§ Problem details: Could you reproduce the lines below from the one with "форме, ибо, согласно" through the one with "совмещенные вычисления числителя"? Keep both ends and add nothing.

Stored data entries

- - - -

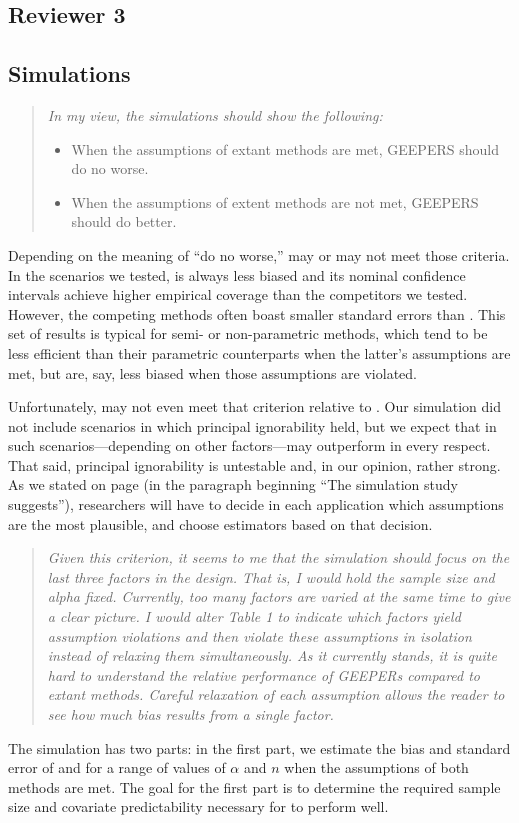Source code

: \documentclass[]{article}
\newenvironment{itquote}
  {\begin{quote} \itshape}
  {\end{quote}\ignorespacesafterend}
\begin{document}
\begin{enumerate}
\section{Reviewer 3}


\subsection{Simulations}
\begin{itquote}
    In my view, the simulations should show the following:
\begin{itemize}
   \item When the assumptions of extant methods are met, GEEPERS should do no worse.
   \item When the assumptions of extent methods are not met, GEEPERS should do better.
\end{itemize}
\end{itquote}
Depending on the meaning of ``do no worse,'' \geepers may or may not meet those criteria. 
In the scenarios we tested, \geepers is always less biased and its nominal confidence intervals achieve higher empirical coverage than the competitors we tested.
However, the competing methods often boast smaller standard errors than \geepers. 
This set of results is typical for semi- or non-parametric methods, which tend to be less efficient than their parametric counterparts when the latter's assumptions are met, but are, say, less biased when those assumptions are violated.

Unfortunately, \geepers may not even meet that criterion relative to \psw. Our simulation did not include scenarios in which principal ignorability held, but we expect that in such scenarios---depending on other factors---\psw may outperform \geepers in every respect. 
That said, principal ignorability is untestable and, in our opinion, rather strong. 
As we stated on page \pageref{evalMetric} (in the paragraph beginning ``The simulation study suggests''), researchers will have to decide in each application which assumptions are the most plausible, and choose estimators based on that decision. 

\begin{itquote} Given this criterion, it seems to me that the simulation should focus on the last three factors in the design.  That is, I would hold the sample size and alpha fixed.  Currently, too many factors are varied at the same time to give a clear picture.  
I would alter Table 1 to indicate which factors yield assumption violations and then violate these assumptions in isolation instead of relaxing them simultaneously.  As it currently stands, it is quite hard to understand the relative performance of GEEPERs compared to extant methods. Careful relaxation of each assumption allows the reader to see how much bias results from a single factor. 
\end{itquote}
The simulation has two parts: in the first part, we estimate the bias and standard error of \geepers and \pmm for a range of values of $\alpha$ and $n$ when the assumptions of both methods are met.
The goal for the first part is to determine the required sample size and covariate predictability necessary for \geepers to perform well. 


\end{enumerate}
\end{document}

- - - -

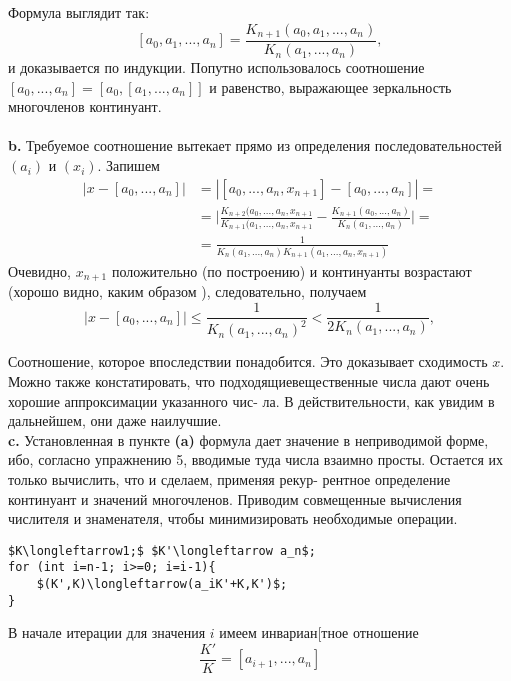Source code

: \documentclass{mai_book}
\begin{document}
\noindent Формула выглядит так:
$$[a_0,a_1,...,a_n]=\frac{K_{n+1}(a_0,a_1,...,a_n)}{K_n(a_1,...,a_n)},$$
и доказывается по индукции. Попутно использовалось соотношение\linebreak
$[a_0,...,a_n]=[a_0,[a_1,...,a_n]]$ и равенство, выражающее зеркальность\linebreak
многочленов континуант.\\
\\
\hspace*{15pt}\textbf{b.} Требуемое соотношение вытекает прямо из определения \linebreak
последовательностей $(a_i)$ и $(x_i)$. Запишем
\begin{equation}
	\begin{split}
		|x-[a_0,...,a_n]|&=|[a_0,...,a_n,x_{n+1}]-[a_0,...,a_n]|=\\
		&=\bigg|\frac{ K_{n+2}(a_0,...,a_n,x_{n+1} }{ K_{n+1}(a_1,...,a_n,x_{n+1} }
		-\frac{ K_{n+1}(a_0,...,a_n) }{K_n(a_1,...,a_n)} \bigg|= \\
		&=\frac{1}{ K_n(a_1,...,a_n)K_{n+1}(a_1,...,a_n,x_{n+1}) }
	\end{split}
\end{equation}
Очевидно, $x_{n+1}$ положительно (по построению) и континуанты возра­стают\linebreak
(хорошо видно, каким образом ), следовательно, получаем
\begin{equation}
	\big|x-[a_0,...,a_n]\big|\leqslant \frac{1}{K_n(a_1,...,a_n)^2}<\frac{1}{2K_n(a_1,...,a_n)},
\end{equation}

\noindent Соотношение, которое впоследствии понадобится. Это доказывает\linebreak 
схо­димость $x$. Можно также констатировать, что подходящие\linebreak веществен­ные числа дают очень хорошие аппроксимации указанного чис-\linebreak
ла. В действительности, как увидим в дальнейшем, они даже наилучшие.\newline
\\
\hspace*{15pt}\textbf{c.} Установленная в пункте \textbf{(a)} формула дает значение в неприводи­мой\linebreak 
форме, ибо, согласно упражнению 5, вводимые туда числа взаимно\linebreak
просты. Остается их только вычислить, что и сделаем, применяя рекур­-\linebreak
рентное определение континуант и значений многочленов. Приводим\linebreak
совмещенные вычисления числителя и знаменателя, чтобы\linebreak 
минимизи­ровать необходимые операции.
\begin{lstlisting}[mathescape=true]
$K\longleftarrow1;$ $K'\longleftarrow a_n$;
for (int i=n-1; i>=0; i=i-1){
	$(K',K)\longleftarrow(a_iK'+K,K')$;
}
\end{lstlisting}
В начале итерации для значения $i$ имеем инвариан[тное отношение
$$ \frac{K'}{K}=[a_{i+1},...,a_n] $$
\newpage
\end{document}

- - - -

§ Task output:
форме, ибо, согласно упражнению 5, вводимые туда числа взаимно\linebreak
просты. Остается их только вычислить, что и сделаем, применяя рекур­-\linebreak
рентное определение континуант и значений многочленов. Приводим\linebreak
совмещенные вычисления числителя и знаменателя, чтобы\linebreak 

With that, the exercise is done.